Energy Takes Back Seat

Electricity shortages in China are spreading as price pressures grow.

As China's government struggles with economic challenges, signs are growing that energy efficiency may be taking a back seat to inflation concerns.

On April 22, the National Energy Administration (NEA) raised its growth forecast for electricity consumption this year to between 10 and 12 percent from a previous estimate of 9 percent in January, the official Xinhua news agency reported.

The increase follows a 12.7-percent surge in first-quarter power use and a jump of 13.4 percent from a year earlier in March, the NEA said.

All the figures have outpaced the 9.7-percent GDP growth rate in the first quarter, suggesting that China is using more energy to produce each unit of economic output.

That is just the opposite of the government's goal to improve energy efficiency by 3.5 percent in 2011 under the 12th Five-Year Plan announced in March, which calls for 8 percent GDP growth this year.

Xue Jing, the China Electricity Council's statistics director, acknowledged the trends will make it hard to meet efficiency and emissions targets.

The consumption figures "suggested the economy was still mainly driven by heavy industries, which indicates a great challenge for China's economic restructuring and emissions reduction pledge," said Xue, according to state media.

The industrial sector has accounted for 73.5 percent of China's power use so far this year, the NEA said.

Skittish

Philip Andrews-Speed, a China energy expert in Edinburgh, Scotland said energy saving was high on the agenda when the government was straining to meet its previous five-year efficiency target by the end of 2010.

But growing inflation has made the government skittish about raising rates to encourage conservation and reflect real energy costs.

"Now, just as energy could be coming back to the top, it is replaced by inflation," said Andrews-Speed. "As is the case in most countries, governments have usually more important things on their agenda than saving energy."

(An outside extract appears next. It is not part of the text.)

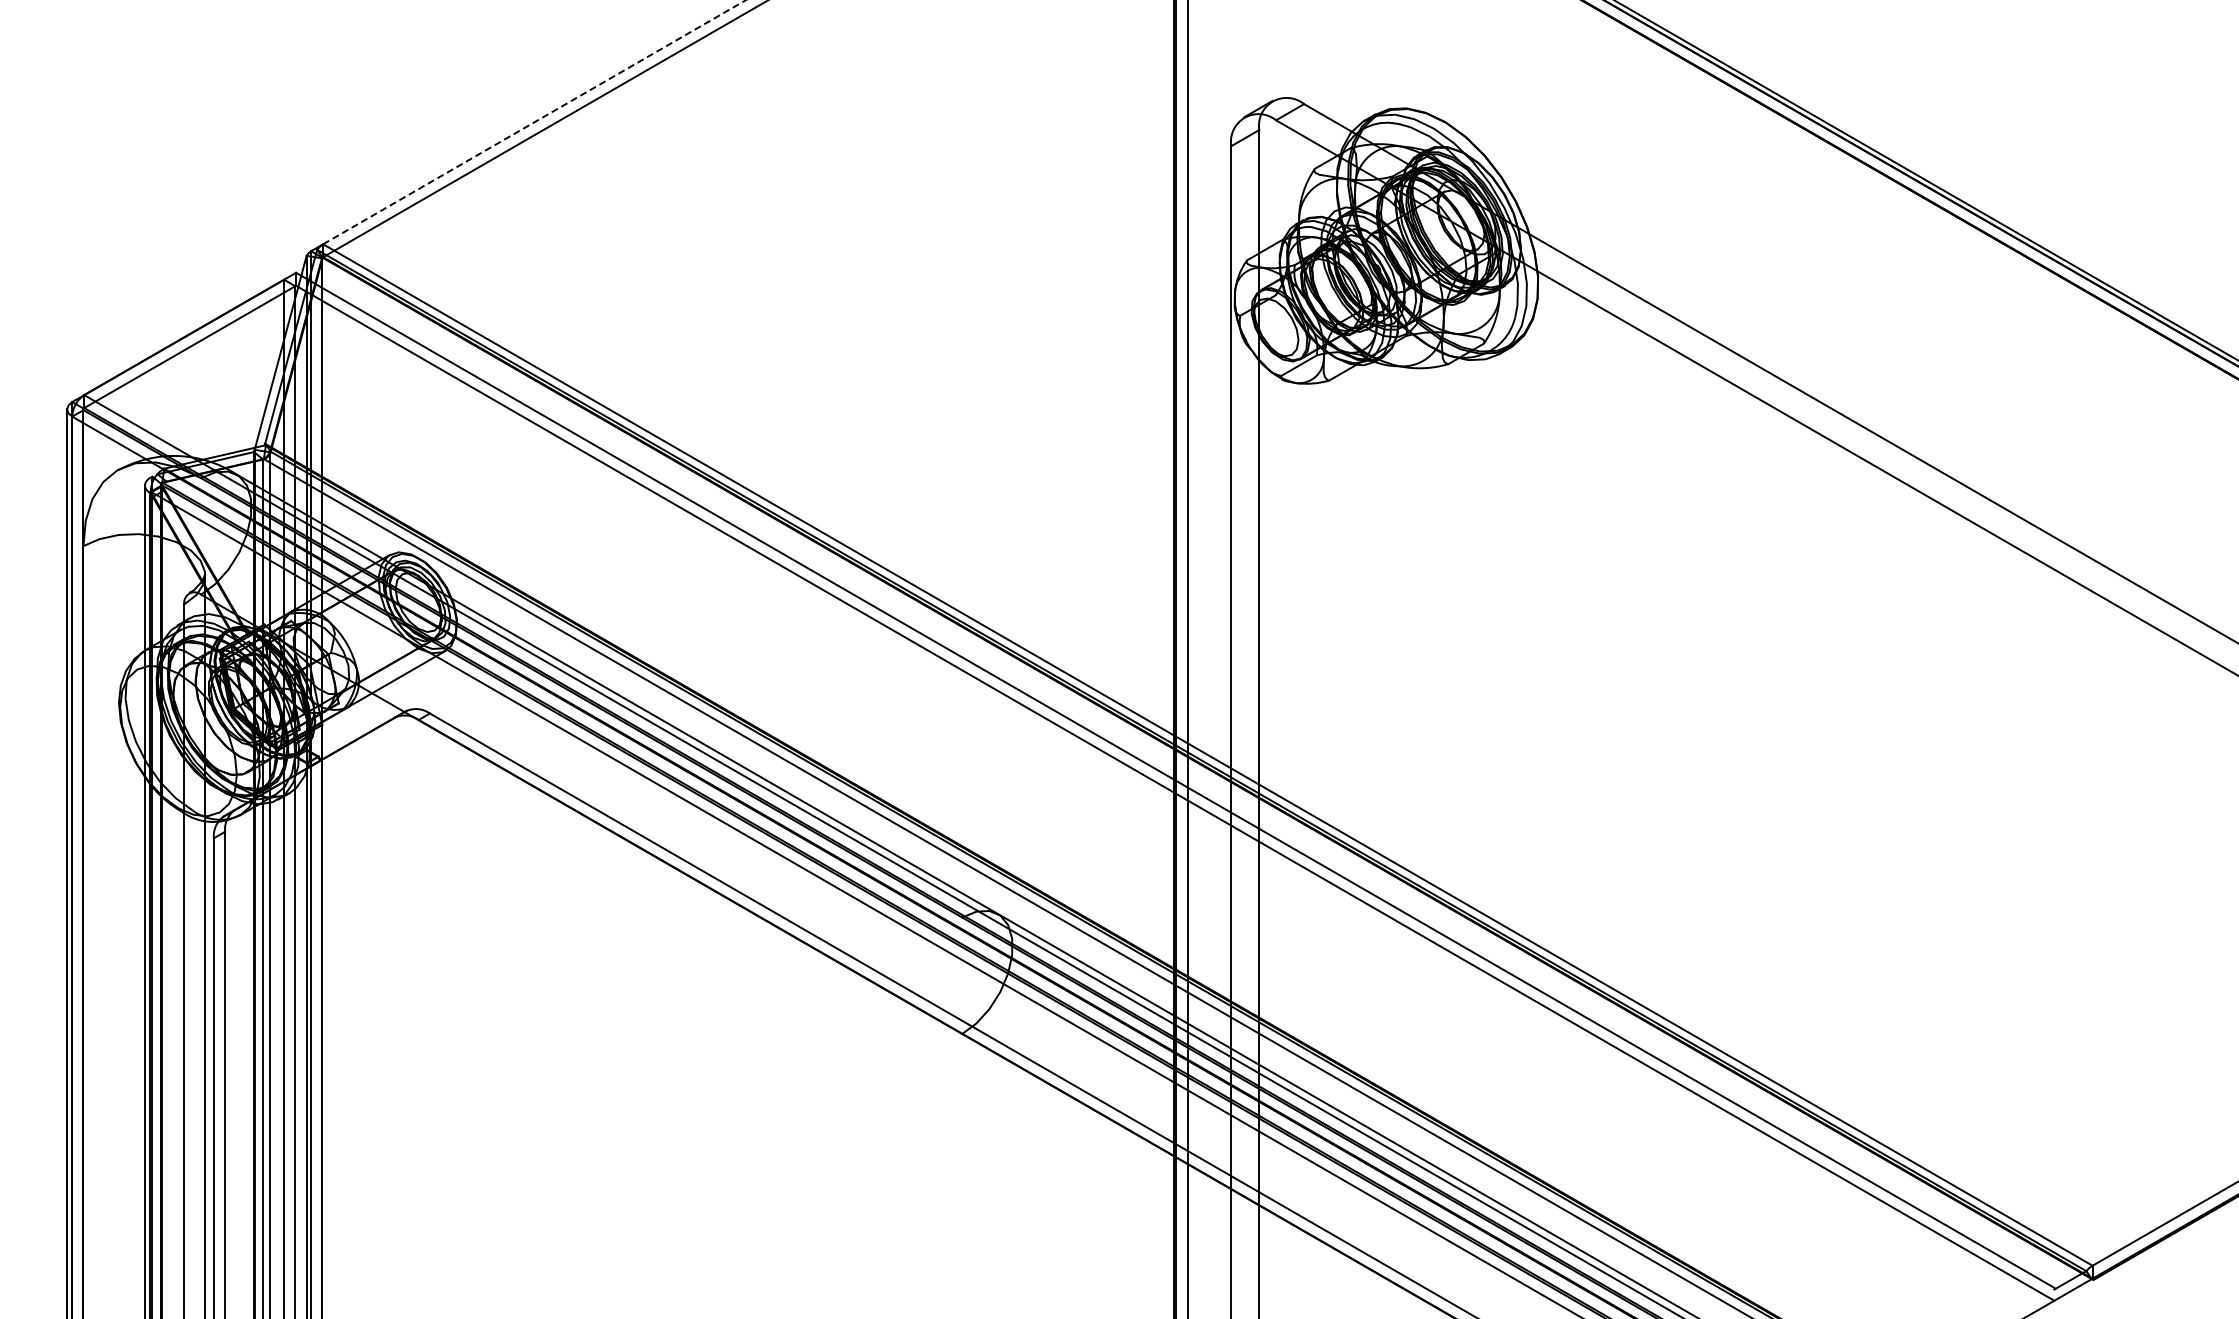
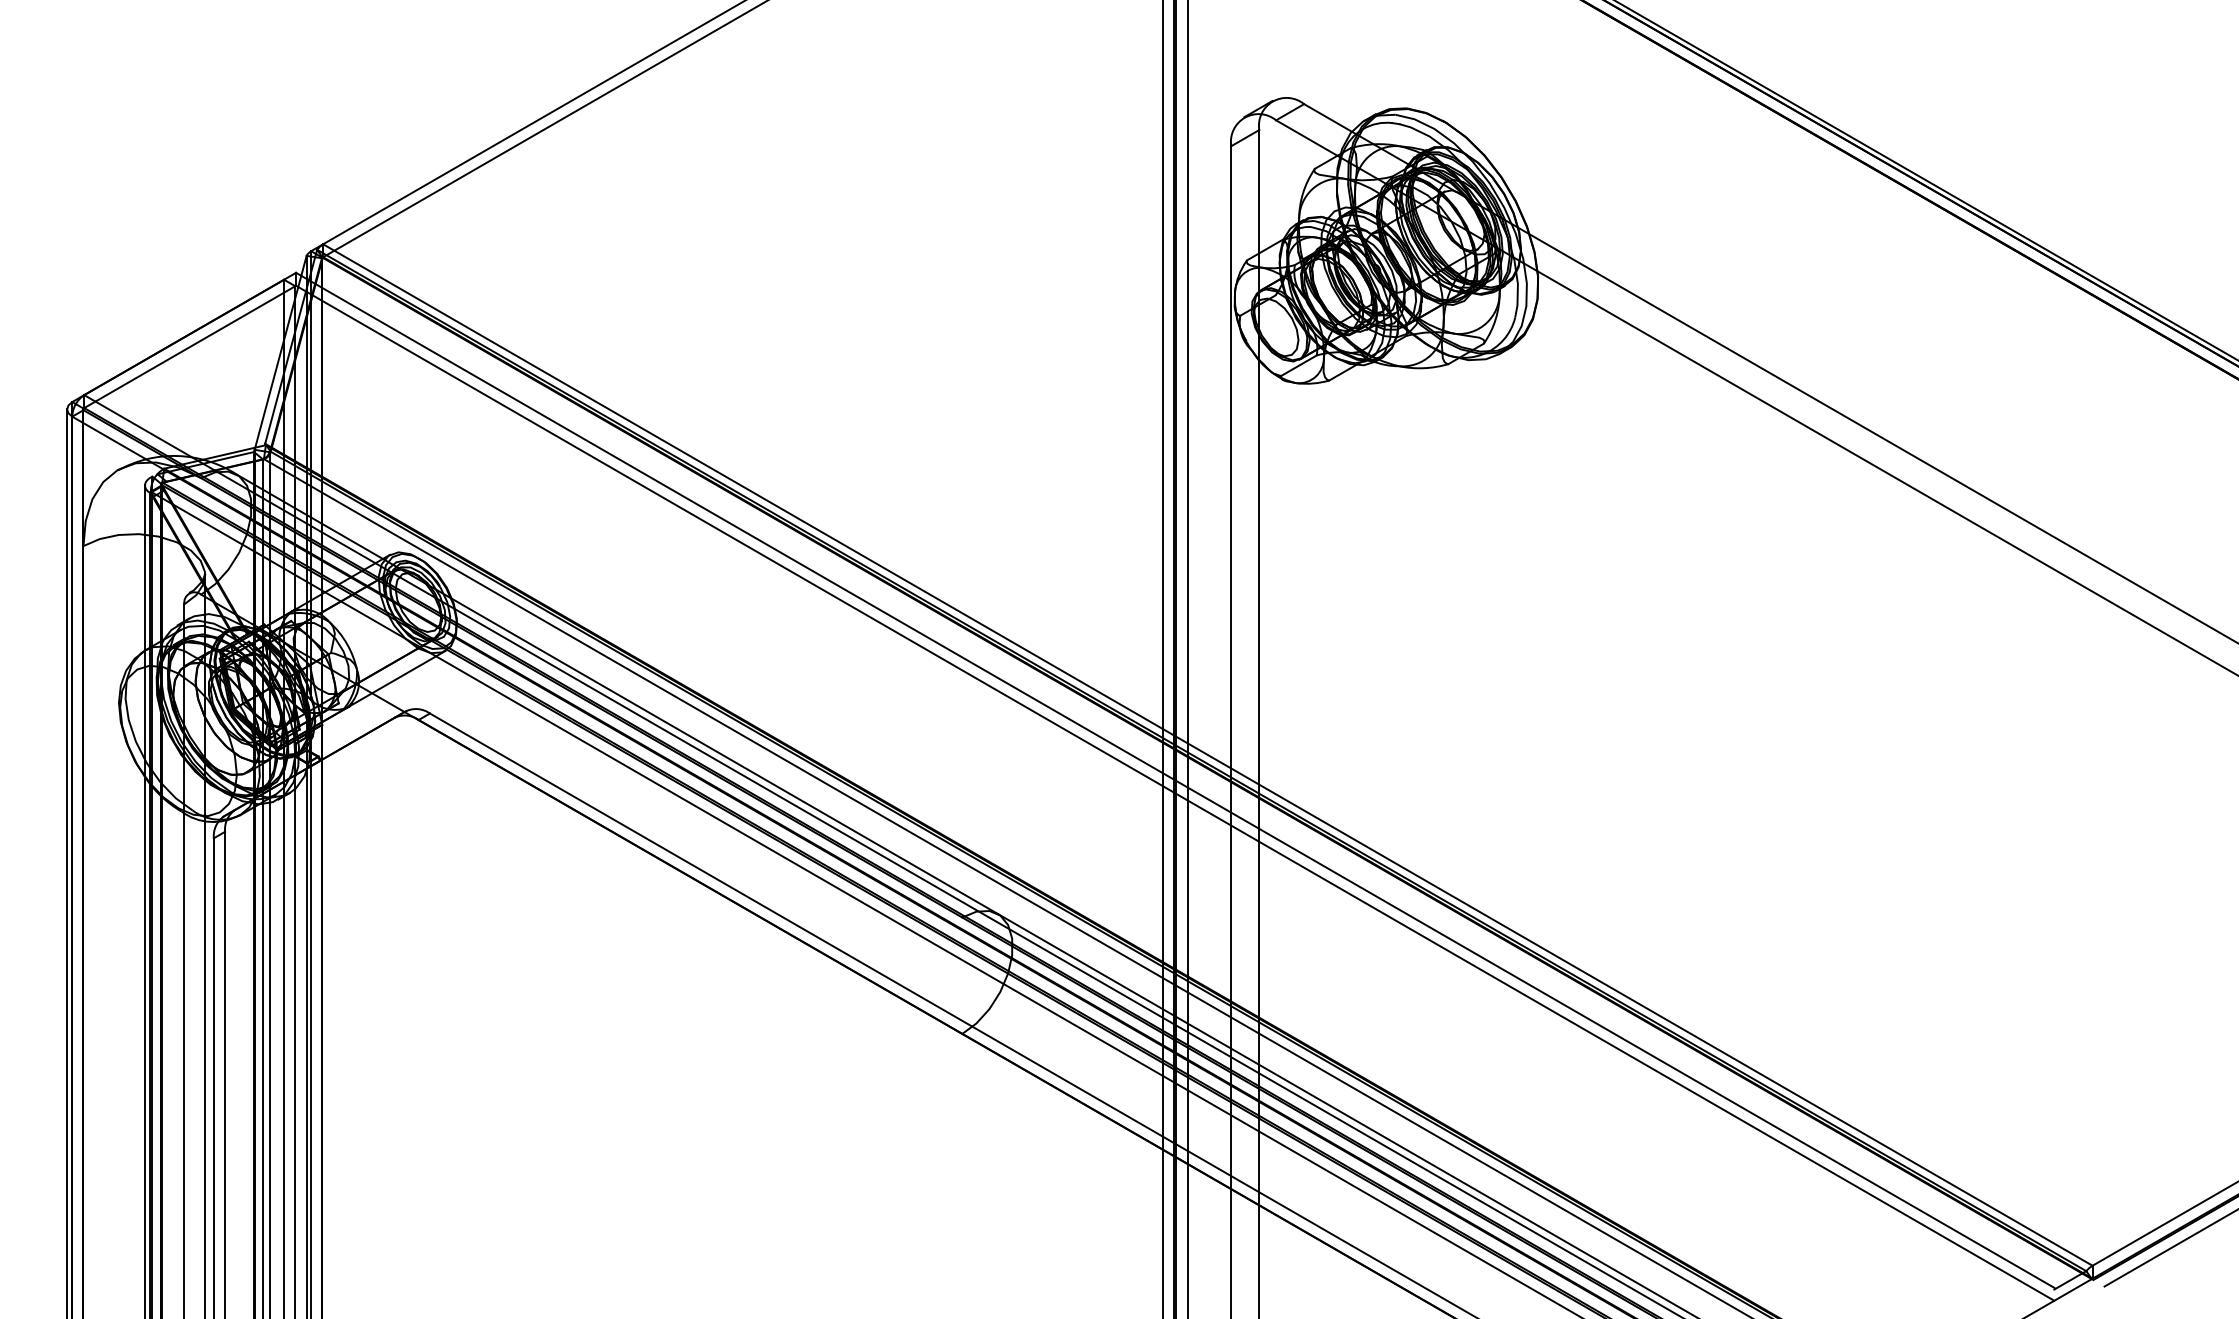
line at (534, 122): dashed -> solid
line at (1162, 658): none -> present
line at (2169, 1248): none -> present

Consumer price inflation (CPI) of 5.4 percent in March easily topped the government's 4-percent goal for the year, making increases in controlled power prices less likely, despite plunging profits at generating companies.

"It will make it consistently more difficult and they'll have to be very selective," said Andrews-Speed.

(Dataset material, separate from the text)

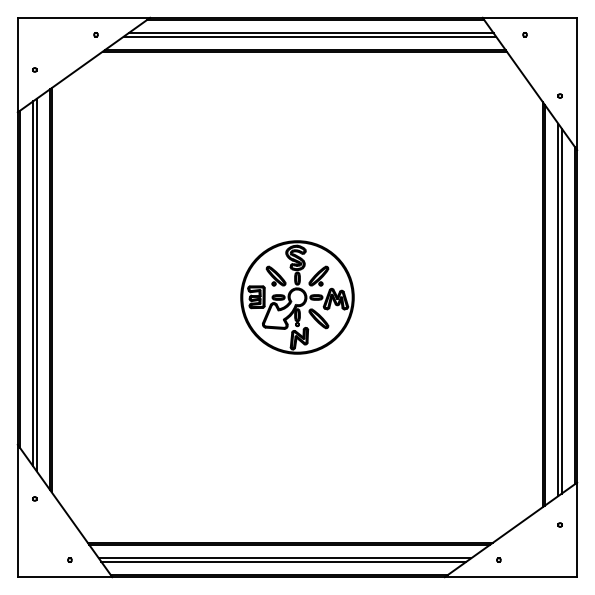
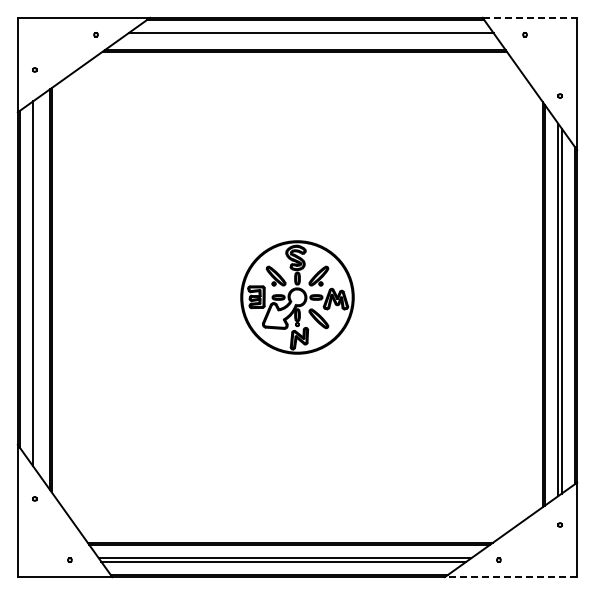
line at (530, 17): solid -> dashed
line at (309, 36): present -> none
line at (36, 284): present -> none
line at (510, 577): solid -> dashed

The National Development and Reform Commission (NDRC) has "no current plans" for a nationwide rate increase, although it may consider charges in some regions, an unidentified official told Caixin Online.

Power problems

But the collision of contradictory policies has produced a series of power problems, shortages and social pressures.

In January 2008, the government froze most energy prices to fight a previous bout of inflation. Since then, China's five major power companies have complained that they lost over 60 billion yuan ($9.2 billion) on generation due to fluctuating coal costs.

In November 2009, the NDRC raised rates by about 3 percent but exempted household consumers. Other increases have provided partial relief to producers through "on-grid" price hikes that have not been passed on to end users.

But without further rate hikes, power consumption could grow faster this year. Governments in eastern Jiangsu and Zhejiang have already ordered power rationing to big energy consumers in March, months before the usual summer squeeze, Xinhua reported on April 22.

Zhejiang has been buying up electricity from neighboring provinces and forcing 500,000 enterprises to operate on a rotating schedule of supplies. Other provinces facing shortages include Guangdong, Jiangxi, Jiangsu and Hunan, the official English-language China Daily reported.

Power to small businesses in Zhejiang has been shut off every other day, the paper's website said.

In cases where the NDRC has raised energy prices on consumers, it has run the risk of unrest.

Shanghai strike

Starting on April 19, some 2,000 truckers at Shanghai's port facilities staged a three-day strike to protest higher fuel costs, tolls and fees, The New York Times reported, citing China's Economic Observer. Some workers smashed windows and scuffled with police, the papers said.

The stoppage was initially unreported by state media, but Xinhua later noted a decision to reduce the fees.

The NDRC last raised retail fuel prices by 5.8 percent on April 7, marking the second such increase since February. But the government's formula for allowing price hikes lags far behind the runup in international crude oil prices, causing losses to refiners and periodic shortages.

The government faces a "tough choice" in considering whether to raise fuel prices further because of effects on inflation and the economy, said Carmen Reinhart, senior fellow at the Peterson Institute for International Economics in Washington.

"If we continue to see the behavior in oil markets that we've been seeing and the more persistent that becomes, the greater the odds that they will have to do some readjustment, even if partial," Reinhart said.

But higher electricity rates could ripple further through the population and the economy than fuel costs, which mainly affect car owners and commercial transport.

"Electricity hits everybody," said Andrews-Speed.

Analysts are concerned the conditions may set the stage for diesel shortages as industries switch to generators for electricity supplies. Similar power cuts led to a run on diesel fuel last year.